What starts as a religious undertone in Northern Lights becomes overt by the end. The concept of Dust is so abstract that I found it difficult to process, and it still isn’t entirely clear (likely by design) by the end. Since we’re mostly learning about Dust through Lyra’s very young eyes, it makes sense that this complex concept is still a little murky. I found it very true to our world that throughout everything that is going on, the church is working so hard to suppress the truth while secretly performing horrific experiments to uncover it.

He stood up, and so did his dæmon, proud and beautiful and deadly. Lyra sat still. She was afraid of her father, and she admired him profoundly, and she thought he was stark mad; but who was she to judge?

Lyra’s parents are horrible people. They’re selfish and manipulative, and they’ve been treating her terribly since she was born. They run the gamut of parental abuse and have covered everything from desertion to kidnapping to …

literally murdering her best friend.
It’s impossible to tell if they’re fighting each other or on the same side – are they in love, or do they hate each other? I don’t think they know, either. Lyra may be abrasive, confrontational, and a compulsive liar, but she came by these traits honestly and is a massive improvement over the assholes who passed on these traits to her.

Being a practiced liar doesn't mean you have a powerful imagination. Many good liars have no imagination at all; it's that which gives their lies such wide-eyed conviction.

There are so many incredible characters in the story, but my absolute favourite – I’m sure everyone’s absolute favourite – is Iorek Byrnison. His strength of character is inspirational, and his bond with Lyra is beautiful. I wish we had talking warrior bears.
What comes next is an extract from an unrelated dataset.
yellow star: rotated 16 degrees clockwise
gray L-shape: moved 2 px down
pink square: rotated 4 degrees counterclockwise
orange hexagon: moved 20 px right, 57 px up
The idea hovered and shimmered delicately, like a soap bubble, and she dared not even look at it directly in case it burst. But she was familiar with the way of ideas, and she let it shimmer, looking away, thinking about something else.

Northern Lights is an incredible story of adventure, heroism, good versus evil, and an excellent start to this series. The writing is captivatingly beautiful – I don’t generally have a lot of patience when it comes to descriptions and setting the scene, but Pullman hits the sweet spot perfectly. His writing is poetic, with vivid descriptions that come to life while gripping you and moving the story along. I’m excited to continue this series – this reread is far exceeding my expectations. I don’t know how I could have overlooked, or missed, the magic of this story on the first read.